Das war für einen Tag mal wieder genug und da wir einen sehr schönen Übernachtungsplatz gefunden hatten,  beschlossen wir, den nächsten Tag als Faulenzer-Tag in der Sonne und im Wasser zu verbringen. Das Wasser ist wirklich wunderbar. Von der Ferne ist es leuchtend blau und wenn man drin ist und ein Stück herausschwimmt, dann legen wir uns einfach auf das Wasser und lassen uns von den Wellen schaukeln. So lässt es sich gut aushalten.

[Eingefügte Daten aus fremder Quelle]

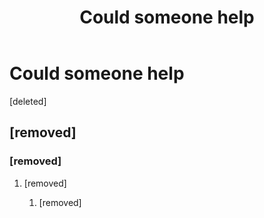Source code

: #+TITLE: Could someone help

* Could someone help
:PROPERTIES:
:Score: 0
:DateUnix: 1599864252.0
:DateShort: 2020-Sep-12
:FlairText: What's That Fic?
:END:
[deleted]


** [removed]
:PROPERTIES:
:Score: 4
:DateUnix: 1599867040.0
:DateShort: 2020-Sep-12
:END:

*** [removed]
:PROPERTIES:
:Score: -1
:DateUnix: 1599867107.0
:DateShort: 2020-Sep-12
:END:

**** [removed]
:PROPERTIES:
:Score: 1
:DateUnix: 1599867253.0
:DateShort: 2020-Sep-12
:END:

***** [removed]
:PROPERTIES:
:Score: -5
:DateUnix: 1599867339.0
:DateShort: 2020-Sep-12
:END:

Und am nächsten Morgen fragte mich ein Womo-Nachbar, ob wir das Erdbeben (!!!) bemerkt hätten, morgens gegen 5.30 Uhr habe das Womo so stark gewackelt, als wenn draußen jemand stünde und es hin- und herschaukelt. Wir haben das kaum geglaubt, weil wir nichts bemerkt haben, aber ein anderer Womo-Nachbar hat im Internet recherchiert und tatsächlich: es hat hier zu der Zeit ein leichtes Erdbeben gegeben. Und wir haben das total verschlafen. Aber leichte Erdbeben sind hier wohl auch nichts Besonderes, das sieht man ja an den antiken Anlagen, die fast alle durch Erdbeben zerstört wurden. Solange es nicht heftiger wird, können wir aber sehr beruhigt sein.